L’opposition polonaise mène d’énormes manifestations pro-démocratie à Varsovie


L’opposition polonaise a mené une énorme manifestation pro-démocratie à Varsovie dimanche, galvanisée par un malaise public généralisé face à une commission créée par le gouvernement qui doit enquêter sur des politiciens prétendument pro-russes et éventuellement les interdire d’exercer leurs fonctions.

Le chef du principal parti d’opposition de la Plateforme civique, Donald Tusk, s’est adressé à la foule flanquée de Lech Wałęsa, ancien président polonais et chef du mouvement Solidarité qui a aidé à renverser le régime communiste dans les années 1980.

La manifestation avait été prévue pour célébrer l’anniversaire de la première élection post-communiste de la Pologne en 1989, mais le taux de participation a été stimulé par la querelle politique sur la commission anti-Russie, que le président Andrzej Duda a signé une loi lundi dernier, avant de revenir rapidement en arrière et proposer divers amendements au Parlement pour examen.

Les critiques ont surnommé la loi « Lex Tusk » parce que sa cible la plus visible pourrait être Tusk, l’ancien Premier ministre qui mène la campagne de l’opposition de centre-droit pour remporter les élections nationales très disputées de cet automne.

De nombreux manifestants sont venus de l’extérieur de la capitale pour rejoindre le rassemblement de Varsovie, certains dans des bus fournis par Civic Platform. Des manifestations plus modestes ont également eu lieu dimanche dans d’autres villes polonaises, ainsi qu’à Berlin et Paris.

« Nous ne pouvons pas remercier Duda d’avoir protégé notre constitution, mais nous pouvons au moins le remercier d’avoir maintenant mobilisé les gens et de nous avoir fait comprendre que notre démocratie est vraiment en danger », a déclaré Joanna Stankiewicz, qui a fait le voyage d’une heure et demie à Varsovie de Łódź.

La commission a été proposée par le parti au pouvoir Droit et Justice, ou PiS, dont le fondateur Jarosław Kaczyński a accusé à plusieurs reprises Tusk d’être trop amical avec Moscou. Le gouvernement dirigé par le PiS affirme que la commission aidera à protéger la Pologne contre l’ingérence russe pendant la campagne électorale et à un moment où Varsovie a cherché à être le fer de lance du soutien occidental à Kiev dans sa guerre contre Moscou.

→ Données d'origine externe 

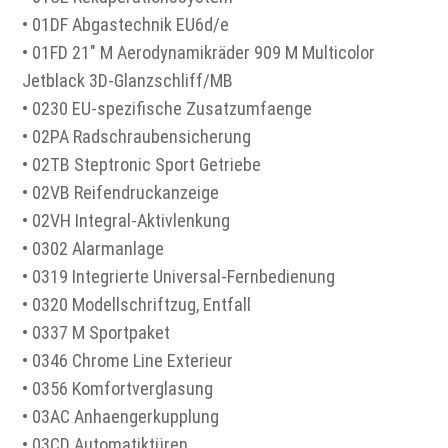
• 01DF Abgastechnik EU6d/e
• 01FD 21" M Aerodynamikräder 909 M Multicolor
Jetblack 3D-Glanzschliff/MB
• 0230 EU-spezifische Zusatzumfaenge
• 02PA Radschraubensicherung
• 02TB Steptronic Sport Getriebe
• 02VB Reifendruckanzeige
• 02VH Integral-Aktivlenkung
• 0302 Alarmanlage
• 0319 Integrierte Universal-Fernbedienung
• 0320 Modellschriftzug, Entfall
• 0337 M Sportpaket
• 0346 Chrome Line Exterieur
• 0356 Komfortverglasung
• 03AC Anhaengerkupplung
• 03CD Automatiktüren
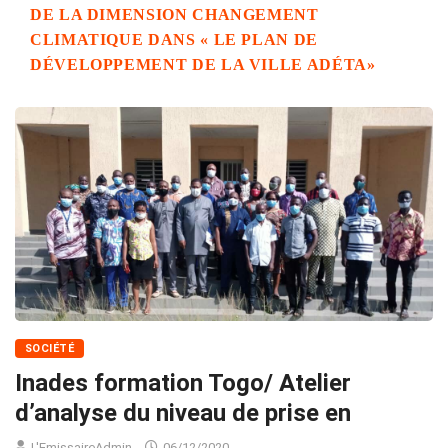
DE LA DIMENSION CHANGEMENT
CLIMATIQUE DANS « LE PLAN DE
DÉVELOPPEMENT DE LA VILLE ADÉTA»
SOCIÉTÉ
Inades formation Togo/ Atelier
d’analyse du niveau de prise en
L'EmissaireAdmin
06/12/2020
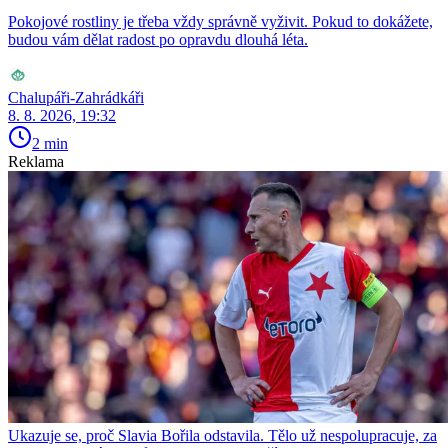
Pokojové rostliny je třeba vždy správně vyživit. Pokud to dokážete,
budou vám dělat radost po opravdu dlouhá léta.
Chalupáři-Zahrádkáři
8. 8. 2026, 19:32
2 min
Reklama
Ukazuje se, proč Slavia Bořila odstavila. Tělo už nespolupracuje, za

Mais l’un des manifestants de dimanche, l’ingénieur Piotr Jędrzejewski, a déclaré qu' »un gouvernement qui prétend nous protéger de la Russie veut en fait que la Pologne ait le même modèle de pays que la Russie ou la Biélorussie », où des personnes peuvent être détenues et sanctionnées arbitrairement pour avoir parlé contre leur gouvernement.

De nombreux manifestants ont agité des drapeaux polonais et européens, ainsi que des pancartes se moquant de Kaczyński et Duda et du parti au pouvoir PiS. « Ne pissez pas sur la Pologne », disait une affiche en anglais. Bartosz Arłukowicz, un politicien de la Plateforme civique, a estimé qu’un demi-million de personnes ont participé à la manifestation de Varsovie, mais ce nombre n’a pas été immédiatement confirmé par la police ou d’autres sources indépendantes.

Alors que la soi-disant Lex Tusk a davantage polarisé la société polonaise et donné un nouvel élan aux partis qui s’opposent au PiS, certains des manifestants ont déclaré que leur priorité restait d’autres questions qui ont divisé la Pologne, notamment l’accès à l’avortement et les droits de la communauté LGBTQ.

L’étudiante Pola Zarudzka, qui portait un T-shirt pro-avortement, a déclaré qu’elle avait participé à des manifestations précédentes pour protéger les droits des femmes. « Ce que je ressens est différent maintenant, c’est qu’il y a un plus grand sentiment de rage à propos de tout ce que ce gouvernement a fait, et pas seulement contre les femmes », a-t-elle déclaré.

Donald Tusk s’adresse à la manifestation de Varsovie dimanche © Wojtek Radwanski/AFP/Getty Images

Dans son discours à la foule, Tusk a suggéré que les prochaines élections soient considérées par les électeurs comme étant aussi importantes que celles de 1989 qui ont consacré le retour de la Pologne à la démocratie. Il a également établi un parallèle entre la lutte contre le communisme et la résistance au gouvernement PiS entré en fonction en 2015, lorsqu’il a battu la Plateforme civique lors d’une élection.

L’enseignante Ilona Tutoj a déclaré qu’elle considérait les élections de cette année comme plus importantes que les votes précédents. « En termes de respect de notre constitution et de la démocratie, les choses se sont aggravées d’année en année », a-t-elle déclaré.